Doy las gracias por haber llegado a la edad en que por ley
establecida y merecimientos honradamente adquiridos con mi trabajo me corresponde
percibir una pensión; y porque, en cumplimiento de lo anterior, soy
beneficiario directo del milagro que se opera cada final de mes en mi cuenta corriente;
y porque después de una larga vida laboral llena de esfuerzos tengo ahora por
delante (eso espero) un largo horizonte de descanso.
Doy las gracias por tener buena salud, y por todos los
pequeños privilegios de que ahora me es más fácil disfrutar: madrugar sin
reloj, desayunar con calma, estar en casa, estar solo, estar con los amigos,
atender a la familia, dilatar o encoger los quehaceres cotidianos, pasear,
leer, hojear el periódico en el banco de la plaza, inspeccionar el barrio, descifrar
las nubes, salir al campo, ver pasar las horas y las prisas del mundo desde el
balcón de la tranquilidad, estirar un poco más los días del calendario, acompasar
los pasos del ocio al paso de las estaciones...
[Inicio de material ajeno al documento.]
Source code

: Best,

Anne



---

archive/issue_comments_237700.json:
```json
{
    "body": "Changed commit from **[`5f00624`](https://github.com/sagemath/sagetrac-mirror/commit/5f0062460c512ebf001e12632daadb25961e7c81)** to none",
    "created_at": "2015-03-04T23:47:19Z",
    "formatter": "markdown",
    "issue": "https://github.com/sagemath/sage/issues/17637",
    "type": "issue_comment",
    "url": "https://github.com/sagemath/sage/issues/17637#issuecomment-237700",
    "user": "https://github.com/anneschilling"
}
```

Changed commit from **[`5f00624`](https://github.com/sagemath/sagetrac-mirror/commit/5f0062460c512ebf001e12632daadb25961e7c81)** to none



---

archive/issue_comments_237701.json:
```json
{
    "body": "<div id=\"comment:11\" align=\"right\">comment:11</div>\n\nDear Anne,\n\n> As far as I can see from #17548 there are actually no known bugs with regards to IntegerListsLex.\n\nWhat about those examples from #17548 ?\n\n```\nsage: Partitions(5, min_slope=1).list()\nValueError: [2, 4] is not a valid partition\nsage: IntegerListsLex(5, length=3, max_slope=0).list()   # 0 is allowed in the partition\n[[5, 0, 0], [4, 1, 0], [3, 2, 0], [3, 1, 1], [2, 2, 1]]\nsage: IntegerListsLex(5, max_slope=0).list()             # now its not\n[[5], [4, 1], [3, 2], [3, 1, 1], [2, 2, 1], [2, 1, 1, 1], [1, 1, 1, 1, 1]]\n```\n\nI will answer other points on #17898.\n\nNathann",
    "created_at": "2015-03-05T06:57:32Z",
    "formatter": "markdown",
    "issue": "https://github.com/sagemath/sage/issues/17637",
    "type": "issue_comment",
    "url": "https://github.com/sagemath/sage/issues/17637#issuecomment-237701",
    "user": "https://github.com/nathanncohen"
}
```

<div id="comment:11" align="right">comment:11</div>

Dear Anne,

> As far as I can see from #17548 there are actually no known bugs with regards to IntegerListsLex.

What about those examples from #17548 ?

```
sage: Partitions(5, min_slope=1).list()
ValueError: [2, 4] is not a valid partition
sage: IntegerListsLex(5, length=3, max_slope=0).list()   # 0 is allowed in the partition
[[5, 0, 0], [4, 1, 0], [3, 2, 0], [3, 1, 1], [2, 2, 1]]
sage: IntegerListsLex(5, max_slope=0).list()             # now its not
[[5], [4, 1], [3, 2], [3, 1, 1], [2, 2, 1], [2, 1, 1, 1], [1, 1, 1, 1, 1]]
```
También por tener la inmensa suerte de vivir en un país
próspero que puede pagarles un retiro más o menos digno a sus mayores y
prestarles la atención médica y sanitaria que necesitan en ambulatorios y hospitales
dotados de todos los adelantos y atendidos por un personal cualificado, amable
y servicial; y por los beneficios a que, por la edad, puedo acogerme: centros cívicos
y sociales, descuentos en los medicamentos, tarifas especiales en el transporte
público, ofertas de viajes a precios asequibles...
Doy las gracias por vivir en un país libre en el que sus jubilados
y pensionistas pueden libremente apoyar con sus votos a quienes más confianza
les merezcan, y organizar manifestaciones y alzar la voz para exponer sus
demandas y reclamaciones, y participar en marchas colectivas como las dos que
esta semana pasada confluyeron en Madrid procedentes de Rota y de Bilbao.